À la tête d’une mission de 36 enquêteurs, le Procureur du Pôle judiciaire spécialisé de lutte contre le terrorisme et la criminalité transnationale a séjourné 3 jours à Sobane Da pour fixer la scène du crime, recueillir les indices et auditionner les témoins.
Au cours d’une conférence de presse hier, au ministère de la Justice, le Procureur Boubacar Sidiki SAMAKE a rappelé que c’est sur instruction du département de tutelle qu’une enquête a été ouverte. Pour les besoins de cette enquête de terrain, a-t-il fait savoir, il a bénéficié du soutien de spécialistes de la Direction nationale de la Police (6 éléments), de la Direction générale de la Gendarmerie (6 éléments) et de la Légion de la Gendarmerie de Mopti (7 éléments).
Il ressort des témoignages recueillis sur place par l’équipe d’enquêteurs que le hameau de Sobane Da, qui compte 300 habitants, a été attaqué par des motocyclistes armés de 17 h à 23 h. Les témoins précisent qu’au cours de l’attaque, un premier groupe s’en est pris aux populations, tirant et incendiant les maisons. Un deuxième groupe rassemblait du bétail et extorquait systématiquement de l’argent aux habitants. Un troisième groupe encerclait le village, de sorte que personne n’y entre ou n’en sorte.
Sur la base des témoignages, le Procureur affirme qu’il y a eu des victimes par arme à feu ou par incendie. Le bilan fait également état d’importantes pertes matérielles.
Les mêmes témoignages mettent en cause des groupes de motocyclistes armés.
À propos du bilan, M. SAMAKE a jugé regrettable la polémique qui l’a entouré ; d’autant plus qu’un mort est un mort de trop. Il a avancé un bilan provisoire de 35 morts susceptible d’évoluer.
« Pour le moment, notre constat ne nous permet pas d’aller au-delà de 35 morts », a indiqué le Procureur du Pôle judiciaire spécialisé.
Parlant des pièces à conviction, M. SAMAKE a fait savoir que les enquêteurs ont recueilli des étuis de 7.62 (PM) et de fusils de chasse. Il y a donc la preuve de l’utilisation d’arme de guerre, a-t-il souligné.
Le conférencier a informé qu’une partie de l’équipe d’enquêteurs est toujours à Sangha pour rassembler le maximum d’éléments possible permettant de faire avancer l’enquête.
À la question de savoir s’il y a un lien entre les différents événements tragiques, le Procureur SAMAKE répond en révélant que de prime abord, ils ont pensé que Sobane Da était une réponse à Ogossagou. « Mais, pour le moment, rien ne le prouve », a-t-il dit.

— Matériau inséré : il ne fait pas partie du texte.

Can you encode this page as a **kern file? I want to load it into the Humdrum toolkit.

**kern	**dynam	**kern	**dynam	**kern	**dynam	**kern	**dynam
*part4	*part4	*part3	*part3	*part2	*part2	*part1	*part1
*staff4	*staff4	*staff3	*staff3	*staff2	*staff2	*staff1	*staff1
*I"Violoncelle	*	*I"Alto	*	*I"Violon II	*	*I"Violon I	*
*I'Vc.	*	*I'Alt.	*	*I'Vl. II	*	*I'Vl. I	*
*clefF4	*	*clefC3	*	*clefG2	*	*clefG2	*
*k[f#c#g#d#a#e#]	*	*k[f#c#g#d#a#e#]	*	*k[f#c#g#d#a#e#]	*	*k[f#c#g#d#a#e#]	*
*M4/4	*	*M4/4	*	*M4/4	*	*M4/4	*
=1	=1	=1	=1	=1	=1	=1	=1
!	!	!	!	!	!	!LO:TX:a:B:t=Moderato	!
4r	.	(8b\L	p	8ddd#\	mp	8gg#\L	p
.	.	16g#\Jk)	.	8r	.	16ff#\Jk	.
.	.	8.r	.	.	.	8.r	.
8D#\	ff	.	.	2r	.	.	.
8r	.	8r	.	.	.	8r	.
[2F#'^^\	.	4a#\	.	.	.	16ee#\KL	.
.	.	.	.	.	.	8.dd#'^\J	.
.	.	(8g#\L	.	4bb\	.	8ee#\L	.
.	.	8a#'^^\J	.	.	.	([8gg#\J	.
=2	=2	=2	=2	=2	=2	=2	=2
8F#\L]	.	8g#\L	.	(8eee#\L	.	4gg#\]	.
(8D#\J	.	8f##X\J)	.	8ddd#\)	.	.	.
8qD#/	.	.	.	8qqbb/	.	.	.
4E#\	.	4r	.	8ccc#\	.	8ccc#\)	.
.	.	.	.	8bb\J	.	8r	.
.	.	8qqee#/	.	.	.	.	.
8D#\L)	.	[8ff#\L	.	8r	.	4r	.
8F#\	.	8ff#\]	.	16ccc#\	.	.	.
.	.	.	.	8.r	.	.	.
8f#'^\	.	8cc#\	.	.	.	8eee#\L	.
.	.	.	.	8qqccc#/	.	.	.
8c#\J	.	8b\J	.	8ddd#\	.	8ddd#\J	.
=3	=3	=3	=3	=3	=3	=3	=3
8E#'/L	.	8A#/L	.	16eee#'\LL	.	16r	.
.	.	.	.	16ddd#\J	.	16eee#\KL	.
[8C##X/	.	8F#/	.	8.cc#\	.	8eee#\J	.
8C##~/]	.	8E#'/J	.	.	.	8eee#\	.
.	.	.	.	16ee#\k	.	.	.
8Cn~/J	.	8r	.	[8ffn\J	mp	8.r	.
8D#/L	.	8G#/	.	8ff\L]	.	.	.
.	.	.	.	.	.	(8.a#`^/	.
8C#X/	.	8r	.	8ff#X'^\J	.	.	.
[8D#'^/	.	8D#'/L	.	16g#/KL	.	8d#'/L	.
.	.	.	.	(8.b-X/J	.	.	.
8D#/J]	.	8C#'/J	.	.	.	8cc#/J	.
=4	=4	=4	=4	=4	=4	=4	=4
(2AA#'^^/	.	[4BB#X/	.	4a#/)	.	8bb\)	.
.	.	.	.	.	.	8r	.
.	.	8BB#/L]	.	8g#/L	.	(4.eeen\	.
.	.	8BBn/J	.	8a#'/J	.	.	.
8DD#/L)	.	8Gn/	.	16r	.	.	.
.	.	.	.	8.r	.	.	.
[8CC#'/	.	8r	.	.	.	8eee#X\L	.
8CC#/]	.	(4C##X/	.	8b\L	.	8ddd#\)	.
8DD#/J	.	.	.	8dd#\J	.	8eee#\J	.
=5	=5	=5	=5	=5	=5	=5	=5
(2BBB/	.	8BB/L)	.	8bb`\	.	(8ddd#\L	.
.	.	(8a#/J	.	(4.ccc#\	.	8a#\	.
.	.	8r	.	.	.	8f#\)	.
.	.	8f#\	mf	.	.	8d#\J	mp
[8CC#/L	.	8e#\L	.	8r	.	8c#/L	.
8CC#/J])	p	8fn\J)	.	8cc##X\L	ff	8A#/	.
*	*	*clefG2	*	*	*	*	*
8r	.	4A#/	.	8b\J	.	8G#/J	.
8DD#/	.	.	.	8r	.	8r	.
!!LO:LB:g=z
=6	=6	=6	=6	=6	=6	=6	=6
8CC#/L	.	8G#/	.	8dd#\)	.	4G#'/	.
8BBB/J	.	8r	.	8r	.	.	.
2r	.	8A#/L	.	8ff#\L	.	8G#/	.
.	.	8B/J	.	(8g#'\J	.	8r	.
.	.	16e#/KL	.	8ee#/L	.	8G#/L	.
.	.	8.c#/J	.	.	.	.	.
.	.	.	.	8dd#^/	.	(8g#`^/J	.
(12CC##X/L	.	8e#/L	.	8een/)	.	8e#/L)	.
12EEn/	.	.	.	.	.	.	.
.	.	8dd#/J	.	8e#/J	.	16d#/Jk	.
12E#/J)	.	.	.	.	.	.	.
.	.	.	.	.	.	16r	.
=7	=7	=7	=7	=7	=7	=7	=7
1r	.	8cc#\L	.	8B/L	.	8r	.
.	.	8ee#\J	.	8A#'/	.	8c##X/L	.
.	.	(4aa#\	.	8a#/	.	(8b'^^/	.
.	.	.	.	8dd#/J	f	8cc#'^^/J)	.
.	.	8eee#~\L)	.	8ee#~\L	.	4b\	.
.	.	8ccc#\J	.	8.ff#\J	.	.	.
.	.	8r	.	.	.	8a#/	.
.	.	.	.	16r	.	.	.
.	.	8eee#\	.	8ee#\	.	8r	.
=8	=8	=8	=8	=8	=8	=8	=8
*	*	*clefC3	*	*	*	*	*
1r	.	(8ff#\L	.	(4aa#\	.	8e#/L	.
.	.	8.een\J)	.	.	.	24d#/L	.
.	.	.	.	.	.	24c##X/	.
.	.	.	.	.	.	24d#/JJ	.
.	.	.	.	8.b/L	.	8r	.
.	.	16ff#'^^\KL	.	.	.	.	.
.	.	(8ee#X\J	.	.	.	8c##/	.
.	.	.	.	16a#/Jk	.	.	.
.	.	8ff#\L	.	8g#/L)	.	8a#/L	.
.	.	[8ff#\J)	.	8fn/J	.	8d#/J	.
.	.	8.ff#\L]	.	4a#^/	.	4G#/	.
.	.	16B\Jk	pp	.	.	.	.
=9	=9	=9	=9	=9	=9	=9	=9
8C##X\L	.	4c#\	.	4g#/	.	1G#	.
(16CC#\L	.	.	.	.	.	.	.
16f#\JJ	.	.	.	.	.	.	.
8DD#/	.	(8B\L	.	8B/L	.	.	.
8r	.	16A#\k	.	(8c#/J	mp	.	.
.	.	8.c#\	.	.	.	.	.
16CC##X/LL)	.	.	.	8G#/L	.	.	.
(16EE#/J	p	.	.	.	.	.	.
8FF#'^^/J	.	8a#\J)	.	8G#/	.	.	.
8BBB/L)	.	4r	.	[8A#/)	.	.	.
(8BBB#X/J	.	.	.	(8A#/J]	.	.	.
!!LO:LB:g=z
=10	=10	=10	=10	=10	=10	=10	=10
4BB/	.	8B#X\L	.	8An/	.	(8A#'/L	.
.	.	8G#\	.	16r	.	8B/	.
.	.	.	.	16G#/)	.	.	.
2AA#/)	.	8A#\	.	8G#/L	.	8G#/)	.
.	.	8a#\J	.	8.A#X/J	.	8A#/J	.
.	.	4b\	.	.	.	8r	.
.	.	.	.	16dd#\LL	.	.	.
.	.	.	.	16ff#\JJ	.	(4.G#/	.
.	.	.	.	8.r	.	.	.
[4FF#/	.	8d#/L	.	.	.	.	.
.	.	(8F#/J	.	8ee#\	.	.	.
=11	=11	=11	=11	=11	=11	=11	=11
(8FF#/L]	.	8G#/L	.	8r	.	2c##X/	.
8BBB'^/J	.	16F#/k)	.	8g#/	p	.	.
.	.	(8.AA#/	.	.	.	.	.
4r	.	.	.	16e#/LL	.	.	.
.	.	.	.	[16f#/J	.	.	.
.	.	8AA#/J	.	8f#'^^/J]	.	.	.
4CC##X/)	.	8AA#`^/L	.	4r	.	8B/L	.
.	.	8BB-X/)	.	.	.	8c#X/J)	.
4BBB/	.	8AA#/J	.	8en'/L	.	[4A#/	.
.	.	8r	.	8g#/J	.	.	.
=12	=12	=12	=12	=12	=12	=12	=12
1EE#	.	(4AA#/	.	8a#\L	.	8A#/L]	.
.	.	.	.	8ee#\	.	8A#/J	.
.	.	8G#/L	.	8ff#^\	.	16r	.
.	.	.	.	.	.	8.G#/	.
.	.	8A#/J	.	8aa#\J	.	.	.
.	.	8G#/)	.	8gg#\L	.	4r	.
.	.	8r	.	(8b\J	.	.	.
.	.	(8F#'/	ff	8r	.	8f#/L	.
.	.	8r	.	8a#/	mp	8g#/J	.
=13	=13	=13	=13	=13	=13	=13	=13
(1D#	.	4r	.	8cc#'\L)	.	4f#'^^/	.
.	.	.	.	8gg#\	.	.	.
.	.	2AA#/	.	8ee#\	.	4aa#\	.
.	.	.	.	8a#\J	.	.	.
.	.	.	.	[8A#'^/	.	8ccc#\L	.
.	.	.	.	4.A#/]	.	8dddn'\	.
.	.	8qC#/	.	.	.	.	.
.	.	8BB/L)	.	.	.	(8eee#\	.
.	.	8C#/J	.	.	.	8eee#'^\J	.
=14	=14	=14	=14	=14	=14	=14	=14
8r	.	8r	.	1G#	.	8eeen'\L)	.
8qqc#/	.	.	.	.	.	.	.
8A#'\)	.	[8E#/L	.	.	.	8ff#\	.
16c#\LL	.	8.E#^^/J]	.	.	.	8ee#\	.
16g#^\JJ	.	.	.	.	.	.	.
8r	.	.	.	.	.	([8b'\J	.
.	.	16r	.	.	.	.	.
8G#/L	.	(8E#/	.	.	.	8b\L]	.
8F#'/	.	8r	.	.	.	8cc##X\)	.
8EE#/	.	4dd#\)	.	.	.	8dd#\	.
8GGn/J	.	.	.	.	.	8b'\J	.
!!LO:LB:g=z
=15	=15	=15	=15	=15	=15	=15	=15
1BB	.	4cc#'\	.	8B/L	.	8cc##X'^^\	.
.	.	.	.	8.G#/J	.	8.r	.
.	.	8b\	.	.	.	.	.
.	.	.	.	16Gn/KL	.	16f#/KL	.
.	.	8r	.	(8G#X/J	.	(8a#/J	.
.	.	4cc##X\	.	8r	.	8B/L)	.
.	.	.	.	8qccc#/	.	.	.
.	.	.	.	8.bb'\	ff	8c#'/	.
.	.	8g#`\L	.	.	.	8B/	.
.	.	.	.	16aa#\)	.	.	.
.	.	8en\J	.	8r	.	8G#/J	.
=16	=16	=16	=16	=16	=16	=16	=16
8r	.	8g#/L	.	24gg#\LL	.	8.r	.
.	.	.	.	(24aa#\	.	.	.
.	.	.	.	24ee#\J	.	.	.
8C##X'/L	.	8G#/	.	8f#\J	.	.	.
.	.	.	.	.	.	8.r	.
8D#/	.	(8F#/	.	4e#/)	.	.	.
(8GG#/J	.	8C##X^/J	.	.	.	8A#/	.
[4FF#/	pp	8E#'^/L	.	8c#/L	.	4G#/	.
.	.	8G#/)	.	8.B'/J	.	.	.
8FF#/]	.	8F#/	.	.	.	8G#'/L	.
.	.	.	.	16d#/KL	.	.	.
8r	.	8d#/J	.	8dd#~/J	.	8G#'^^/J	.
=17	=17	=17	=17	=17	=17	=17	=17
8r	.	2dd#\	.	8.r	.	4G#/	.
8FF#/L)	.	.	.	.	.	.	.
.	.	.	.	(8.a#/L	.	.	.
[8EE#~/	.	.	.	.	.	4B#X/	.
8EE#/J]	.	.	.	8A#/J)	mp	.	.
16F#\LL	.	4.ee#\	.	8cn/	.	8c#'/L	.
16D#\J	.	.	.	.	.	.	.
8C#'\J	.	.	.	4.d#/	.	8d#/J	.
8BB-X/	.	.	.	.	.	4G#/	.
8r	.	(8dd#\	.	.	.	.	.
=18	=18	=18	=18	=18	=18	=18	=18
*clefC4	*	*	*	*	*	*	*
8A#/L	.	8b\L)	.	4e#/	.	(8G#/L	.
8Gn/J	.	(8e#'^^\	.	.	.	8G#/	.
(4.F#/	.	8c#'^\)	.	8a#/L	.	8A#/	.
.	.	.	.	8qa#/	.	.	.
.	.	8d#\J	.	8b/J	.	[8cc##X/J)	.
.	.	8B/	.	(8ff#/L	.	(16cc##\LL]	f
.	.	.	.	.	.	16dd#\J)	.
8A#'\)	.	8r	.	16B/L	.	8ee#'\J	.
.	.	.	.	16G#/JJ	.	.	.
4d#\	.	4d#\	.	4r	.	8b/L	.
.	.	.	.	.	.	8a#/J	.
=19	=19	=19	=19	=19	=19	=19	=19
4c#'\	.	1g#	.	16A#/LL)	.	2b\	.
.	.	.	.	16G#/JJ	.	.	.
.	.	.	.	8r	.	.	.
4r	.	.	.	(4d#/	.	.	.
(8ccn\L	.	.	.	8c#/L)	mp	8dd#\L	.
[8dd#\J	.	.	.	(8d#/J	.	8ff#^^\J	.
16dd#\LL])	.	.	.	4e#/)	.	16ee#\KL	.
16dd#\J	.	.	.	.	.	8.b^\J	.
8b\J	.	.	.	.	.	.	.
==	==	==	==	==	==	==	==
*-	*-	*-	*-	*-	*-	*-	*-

Établissant le parallèle entre les deux tragédies, il a rappelé qu’à Ogossagou-Peulh, il y a eu toutes formes de massacres (balle, incendie). Ce massacre a été commis, selon les témoignages, par des individus identifiés comme habillés en tenue traditionnelle donso, semblait planifié.
À Sobane Da, il s’agissait de motocyclistes armés arrivés en groupes de 8, 8 et 20 personnes.
Si ces 2 attaques ont pour dénominateur commun qu’elles ont été perpétrées par des groupes armés, des détails à Sobane Da ont retenu l’attention du Procureur : les assaillants demandaient de l’argent aux villageois et une partie du village a été épargnée de la barbarie des assaillants.
S’agit-il d’activités terroristes comme cela est ressorti des communiqués officiels ? Le Procureur répond qu’au stade actuel des enquêtes, on ne peut que le présumer en se basant sur la définition que donne la loi du terrorisme.
Le conférencier a exhorté la population à dénoncer tout fait susceptible de menacer la sécurité et à ne pas céder à l’amalgame.
« Il faut plus de solidarité et de synergie avec les services de l’État », a-t-il ajouté.
Pour terminer, le Procureur SAMAKE a partagé une conviction forte : « il faut que nous arrivions à désarmer les milices ». Car, « un civil avec une arme de guerre devient une menace pour la population et pour l’État ».